** STORED DATA follows **

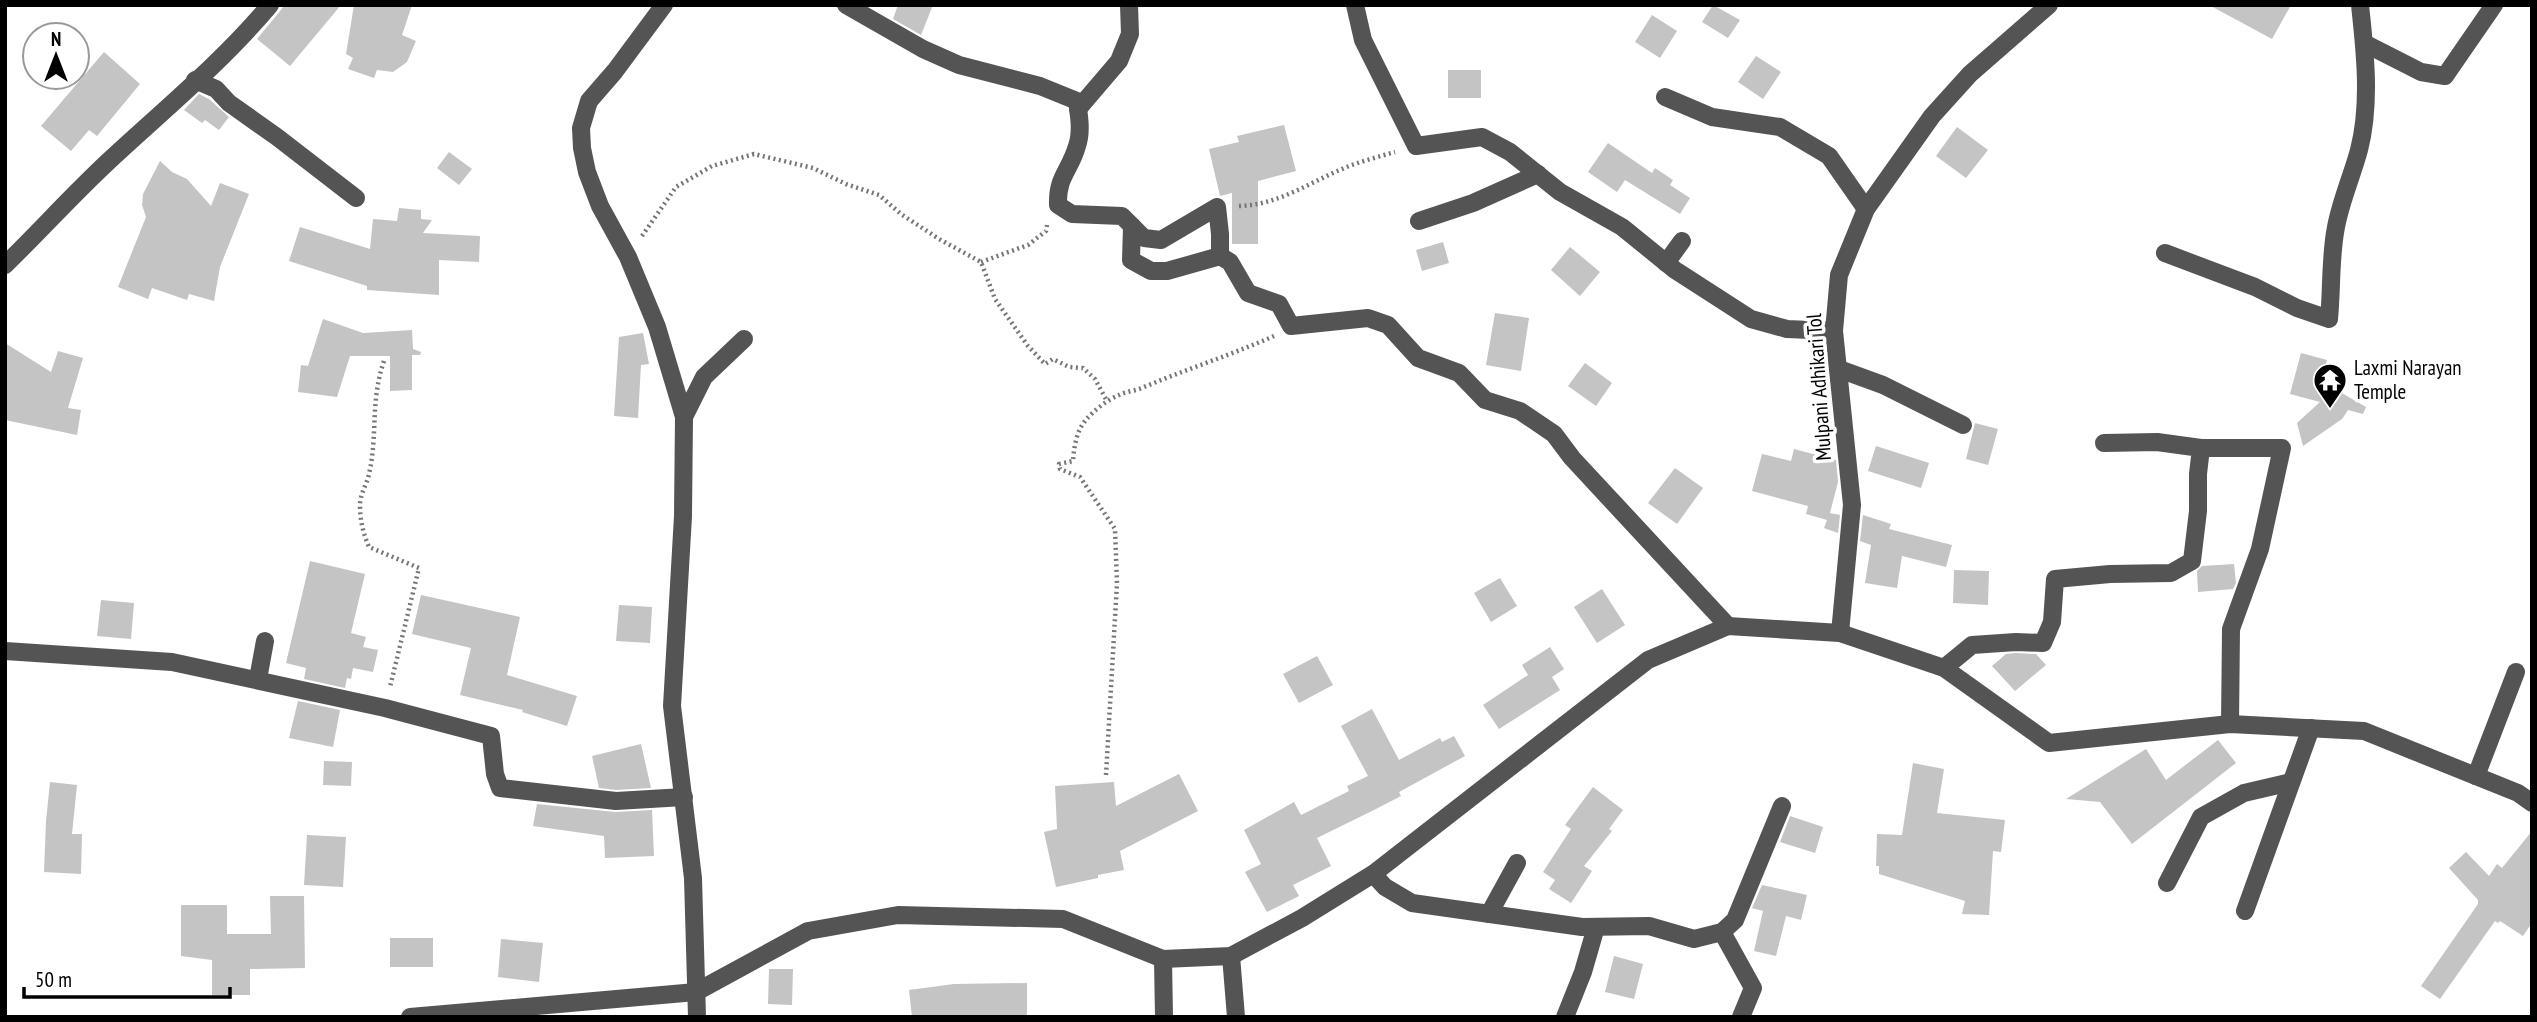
<svg xmlns="http://www.w3.org/2000/svg" width="2537" height="1022" font-family="'PT Sans Narrow',sans-serif">
  <style>
    .building { fill: #c4c4c4 }
    .lines { fill: none; stroke-linecap: round; stroke-linejoin: round }
    .path { stroke: #767676; stroke-width: 4.5; stroke-dasharray: 2 3.5; stroke-linecap: butt }
    .minor { stroke: #545454; stroke-width: 18 }
    .labels { text-anchor: middle; stroke-width: 7; stroke-linejoin: round; paint-order: stroke }
    .poi-label { font-size: 21px; fill: #000; stroke: #fff; text-anchor: start }
    .street-label { font-size: 21px; fill: #000; stroke: #fff }
  </style>
  <rect width="100%" height="100%" fill="#fff"/>
  <g class="building">
    <polygon points="285,5 341,5 290,66 257,39"/>
    <polygon points="354,5 412,5 402,35 416,41 407,62 393,72 377,70 374,78 348,69 353,58 346,54"/>
    <polygon points="898,5 933,5 921,35 893,19"/>
    <polygon points="1713,5 1740,20 1728,38 1702,22"/>
    <polygon points="2209,5 2291,5 2272,39"/>
    <polygon points="1652,15 1677,31 1660,58 1635,42"/>
    <polygon points="104,52 140,84 97,136 89,130 71,151 41,126"/>
    <polygon points="1756,56 1781,72 1763,99 1738,82"/>
    <rect x="1448" y="70" width="33" height="28"/>
    <polygon points="199,94 209,99 229,117 219,130 205,120 202,123 184,110"/>
    <polygon points="1284,125 1296,171 1258,181 1258,244 1232,244 1232,193 1220,196 1209,149 1239,142 1237,136"/>
    <polygon points="1957,127 1988,150 1966,178 1936,156"/>
    <polygon points="1608,143 1652,173 1655,168 1673,180 1670,185 1690,198 1680,214 1625,180 1617,192 1588,172"/>
    <polygon points="449,152 472,169 459,185 437,168"/>
    <polygon points="160,161 172,172 187,179 211,206 220,183 249,194 220,267 214,301 189,294 187,300 152,288 148,299 118,287 146,217 142,205 143,194"/>
    <polygon points="399,208 421,210 421,219 432,220 423,233 480,236 479,262 439,260 439,295 367,290 367,286 289,261 300,227 370,249 373,219 397,221"/>
    <polygon points="1443,242 1449,263 1422,271 1416,250"/>
    <polygon points="1570,247 1600,272 1580,296 1551,270"/>
    <polygon points="1495,313 1529,318 1521,371 1486,365"/>
    <polygon points="323,319 363,333 412,330 413,349 421,352 420,355 412,355 412,390 390,391 390,356 350,356 337,397 298,392 301,365 308,366"/>
    <polygon points="643,333 649,364 641,365 638,418 614,416 619,337"/>
    <polygon points="5,343 51,372 58,351 83,358 68,408 81,410 77,435 5,420"/>
    <polygon points="2301,353 2327,360 2321,381 2366,407 2363,414 2348,410 2342,419 2303,446 2297,423 2320,402 2290,394"/>
    <polygon points="1585,363 1612,383 1596,406 1568,386"/>
    <polygon points="1975,423 1998,429 1988,465 1966,459"/>
    <polygon points="1876,446 1929,463 1921,488 1868,471"/>
    <polygon points="1794,449 1836,460 1838,482 1830,513 1840,515 1838,533 1824,528 1827,520 1806,514 1808,506 1752,491 1762,454 1791,461"/>
    <polygon points="1675,468 1703,488 1677,524 1648,503"/>
    <polygon points="1863,515 1891,524 1889,529 1952,545 1946,567 1902,556 1897,588 1865,583 1871,545 1860,541"/>
    <polygon points="310,561 365,574 351,633 366,637 363,647 378,650 373,672 353,668 351,679 347,678 345,688 304,679 306,668 286,663"/>
    <polygon points="2234,564 2236,583 2233,589 2198,592 2197,571 2202,566"/>
    <polygon points="1954,570 1989,571 1988,605 1953,603"/>
    <polygon points="1500,578 1517,606 1491,622 1474,593"/>
    <polygon points="1602,589 1625,625 1597,643 1574,607"/>
    <polygon points="421,595 520,617 507,675 577,696 567,726 522,712 523,710 460,695 471,648 412,634"/>
    <polygon points="101,600 134,603 131,639 97,636"/>
    <polygon points="619,605 652,607 650,643 616,641"/>
    <polygon points="1550,647 1564,669 1552,677 1560,690 1499,729 1483,705 1528,675 1522,665"/>
    <polygon points="2016,653 2036,654 2046,665 2015,691 1992,666 2006,654"/>
    <polygon points="1317,656 1333,685 1299,703 1283,674"/>
    <polygon points="298,701 340,710 333,747 289,738"/>
    <polygon points="1372,709 1399,760 1440,738 1442,742 1454,736 1465,756 1399,792 1401,796 1376,809 1317,838 1331,866 1293,885 1299,896 1267,912 1245,872 1261,864 1244,830 1294,802 1301,815 1349,791 1347,786 1368,776 1341,726"/>
    <polygon points="2218,740 2236,763 2132,844 2100,802 2066,799 2146,749 2166,780"/>
    <polygon points="641,744 651,788 616,790 599,788 592,756"/>
    <polygon points="324,761 352,762 351,786 323,785"/>
    <polygon points="1913,763 1944,769 1937,813 2005,820 2001,852 1993,851 1989,915 1962,914 1965,901 1879,874 1879,866 1876,866 1877,834 1902,835"/>
    <polygon points="1179,774 1198,811 1120,851 1124,870 1098,875 1098,878 1056,887 1044,832 1057,829 1055,786 1114,782 1116,806"/>
    <polygon points="50,782 77,785 72,834 82,834 81,874 44,872 46,821"/>
    <polygon points="1593,787 1623,810 1609,829 1612,831 1584,866 1592,871 1571,903 1549,889 1555,880 1543,872 1571,829 1565,825"/>
    <polygon points="537,804 615,812 652,810 654,856 605,858 604,836 533,826"/>
    <polygon points="1790,816 1823,827 1815,853 1780,842"/>
    <polygon points="2532,831 2532,923 2523,936 2500,921 2498,923 2495,921 2440,999 2421,986 2478,904 2478,900 2449,868 2466,852 2489,876 2497,864 2502,868"/>
    <polygon points="307,835 346,837 343,887 304,885"/>
    <polygon points="1762,885 1807,895 1801,920 1786,916 1776,956 1754,951 1763,911 1752,908"/>
    <polygon points="270,896 304,896 305,968 250,969 250,995 212,995 212,960 181,956 181,905 227,905 227,934 271,934"/>
    <rect x="390" y="938" width="43" height="29"/>
    <polygon points="501,939 543,943 539,982 498,977"/>
    <polygon points="1614,956 1643,964 1634,999 1605,992"/>
    <polygon points="769,969 793,969 792,1005 768,1004"/>
    <polygon points="1027,983 1027,1017 912,1017 909,990 954,984"/>
  </g>
  <g class="lines">
    <g class="path">
      <path d="M1239,206c42,-1 75,-27 113,-41 14,-5 29,-9 43,-13"/>
      <polyline points="642,236 676,187 712,166 754,154 813,168 846,184 879,195 901,214 939,239 981,262 995,299 1028,346 1045,364 1053,359 1069,367 1083,368 1095,379 1107,401"/>
      <polyline points="981,262 1028,245 1046,231 1047,225"/>
      <path d="M384,361c-14,40 -6,74 -15,113 -2,10 -9,20 -9,31 0,15 3,28 9,42l50,21 -29,119"/>
      <path d="M1106,775l11,-192 -2,-54 -35,-52 -20,-8 -1,-5 14,-3c1,-13 3,-29 12,-40 8,-10 22,-21 34,-26 8,-4 17,-4 25,-8 43,-18 87,-32 130,-51"/>
    </g>
    <g class="minor">
      <polyline points="664,5 615,71 589,101 581,128 582,148 587,172 600,206 628,257 657,327 684,417 683,516 672,706 693,878 697,1017"/>
      <path d="M846,5l77,44 36,16 81,21 37,15c2,14 5,31 0,45 -7,25 -20,30 -19,59l14,9 50,2 22,22 17,2 56,-33 3,27v22"/>
      <polyline points="1355,5 1363,40 1416,146 1482,137 1510,152 1560,192 1622,227 1675,270 1751,319 1787,329 1834,331"/>
      <polyline points="2364,43 2421,72 2445,76 2494,5"/>
      <polyline points="195,80 216,89 229,103 277,137 356,198"/>
      <polyline points="1665,97 1712,117 1780,127 1829,156 1866,209"/>
      <polyline points="1078,109 1119,61 1130,34 1129,5"/>
      <polyline points="1419,221 1473,203 1538,174"/>
      <polyline points="1132,226 1131,260 1151,271 1167,271 1220,256 1230,262 1248,293 1279,304 1291,326 1368,318 1388,325 1418,358 1459,373 1485,400 1520,411 1554,434 1572,458 1728,626"/>
      <path d="M2165,253l90,34 42,21 32,11c3,-30 1,-62 7,-92 5,-27 16,-51 23,-77 12,-46 6,-99 1,-145"/>
      <polyline points="1666,263 1682,241"/>
      <path d="M5,265c36,-35 70,-73 107,-107 53,-49 111,-97 158,-153"/>
      <polyline points="1839,369 1883,385 1963,425"/>
      <polyline points="684,417 704,377 744,339"/>
      <polyline points="2201,448 2282,448 2260,549 2231,629 2230,724"/>
      <polyline points="1840,633 1852,505 1834,331 1839,275 1866,209 1932,116 1970,74 2049,5"/>
      <polyline points="5,651 172,662 385,708 491,736 495,774 500,788 616,801 684,797"/>
      <polyline points="1944,668 1972,645 2016,642 2043,643 2052,622 2055,579 2110,574 2171,573 2192,561 2198,511 2198,474 2201,448 2157,442 2104,443"/>
      <polyline points="258,679 265,641"/>
      <polyline points="2476,776 2516,672"/>
      <polyline points="1373,874 1385,887 1412,903 1582,927 1649,926 1694,939 1722,932 1735,920 1782,806"/>
      <polyline points="2167,883 2201,817 2244,793 2291,782"/>
      <polyline points="2245,911 2311,728"/>
      <polyline points="1489,914 1517,863"/>
      <polyline points="1722,932 1753,988 1741,1017"/>
      <polyline points="1231,956 1236,1017"/>
      <polyline points="1163,959 1164,1017"/>
      <polyline points="410,1017 696,992 808,931 898,915 1063,919 1163,959 1231,956 1302,918 1373,874 1648,660 1728,626 1840,633 1944,668 2049,743 2230,724 2364,731 2518,793 2532,803"/>
      <polyline points="1565,1017 1583,972 1596,927"/>
    </g>
  </g>
  <defs>
    <symbol id="temple-pin" viewBox="-11 -11 22 30"><path d="M0 17L-7.5 6A9.5 9.5 0 1 1 7.5 6Z" fill="#000" stroke="#fff"/><path d="M0-6L5-2H3V0L6.5 2.5H4V6H1.5V3h-3V6H-4V2.5H-6.5L-3 0V-2H-5Z" fill="#fff"/></symbol>
  </defs>
  <g fill-rule="evenodd">
    <use href="#temple-pin" x="2311" y="361" width="38" height="52"/>
  </g>
  <g class="labels">
    <g class="poi-label">
      <text x="2354" y="375">Laxmi Narayan<tspan x="2354" dy="24">Temple</tspan></text>
    </g>
    <g class="street-label">
      <text transform="translate(1819 387) rotate(-94)" y="7">Mulpani Adhikari Tol</text>
    </g>
  </g>
  <rect width="2537" height="1022" fill="none" stroke="#000000" stroke-width="14"/>
  <g transform="translate(56 56)"><circle r="33" fill="#ffffff" stroke="#999999" stroke-width="2"/>
  <path d="M0-5L12 26L0 18L-12 26Z" fill="#000000"/>
  <text y="-10" font-size="19" font-weight="bold" text-anchor="middle" fill="#000000">N</text>
  </g>
  <path d="M24 987v10h206v-10" fill="none" stroke="#000000" stroke-width="3.5"/>
  <text x="35" y="987" font-size="21" fill="#000000" stroke="#ffffff" stroke-width="5" paint-order="stroke">50 m</text>
</svg>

** End of STORED DATA **

## [ASSIGNMENT]
Check each line above for the string "linecap" and copy the ones that have it.

## [SOLUTION TO THE EXERCISE]
    .lines { fill: none; stroke-linecap: round; stroke-linejoin: round }
    .path { stroke: #767676; stroke-width: 4.5; stroke-dasharray: 2 3.5; stroke-linecap: butt }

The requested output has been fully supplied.